La nana qui s'offrait au soleil sur le parvis

Publié le par Laurine Thizy

La nana qui s'offrait au soleil sur le parvis

Esplanade de la Bibliothèque Interuniversitaire Denis Diderot, parvis René Descartes, Lyon septième. Un lundi de janvier largement au-dessus des normales saisonnières, on fête les Paulin. Les gens se promènent en petits blousons ou manteaux ouverts, l'heure du café spéculoos est passée, l'entre-midi-et-deux laisse la place au 14-heures-faut-y-aller-on-est-que-lundi. Le ciel est bleu comme en plein mois d'août, bleu radieux uniforme peint au rouleau sur la voûte du ciel, ce n'est pas normal, pas normal mais ô combien agréable. Je fais mon trajet maison-lieu de travail - c'est-à-dire que je traverse les 200mètres d'esplanade qui séparent ma rue de l'ENS - éblouie réjouie de toute cette lumière.

Au loin une femme s'arrête, manteau noir, petit foulard rose, cartable en cuir de prof, cheveux auburn sur les épaules - le genre ni franchement lisses ni vraiment frisés, plutôt gonflés et difficiles à coiffer, ouvert en corolle derrière ses oreilles. Elle ferme les yeux et lève la tête vers le ciel, de loin on ne peut pas voir qu'elle a fermé les yeux mais on le sait, on en a la certitude absolue : c'est écrit dans son attitude, le visage tourné vers le soleil, les bras le long du corps - l'immobilité ultime- c'est écrit dans sa façon de se donner, de se laisser prendre à la chaleur du ciel, la bénédiction. Elle a fermé les yeux et elle respire.

Je traverse le parvis et je me rapproche de plus en plus, trente secondes, une minute, deux peut-être. Les gens autour circulent sans la voir, ils reprennent bientôt, ils filent, ils n'ont pas le temps, fourmis agitées et au milieu : la grâce d'une fleur éclose. Elle est immobile toujours, parfaitement statique dans son offrande, paupières lisses, bouche rouge, respiration par le nez : c'est une sérénité, une gratitude, un répit, c'est une communion soudain, cette joie solaire, cette paix volée et fugace ; un moment qui a quelque chose de si intime, de si secret qu'à la regarder on se sent comme exclue de ce partage-là.

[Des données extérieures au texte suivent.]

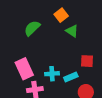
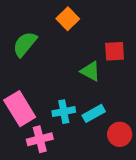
green triangle: (72, 31) -> (90, 71), moved
red square: (87, 61) -> (115, 51), moved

Et on se demande à quoi elle pense, quelle douleur elle expie ou quelle inquiétude elle relâche, quelle fraîcheur enfin la porte, pour se laisser ainsi aller à la douceur d'une respiration, devant tout le monde, sans pudeur et sans ostentation, simplement parce qu'un printemps éphémère s'est égaré au ciel et qu'il faut savoir l'accueillir - la grâce.

J'arrive à sa hauteur, je la dépasse, et, quelques mètres plus loin, pour vérifier, je me retourne : elle a disparu. Sur l'esplanade de la bibliothèque, une femme en manteau noir et foulard rose se presse vers les portes vitrées automatiques. Il ne faudrait pas être en retard.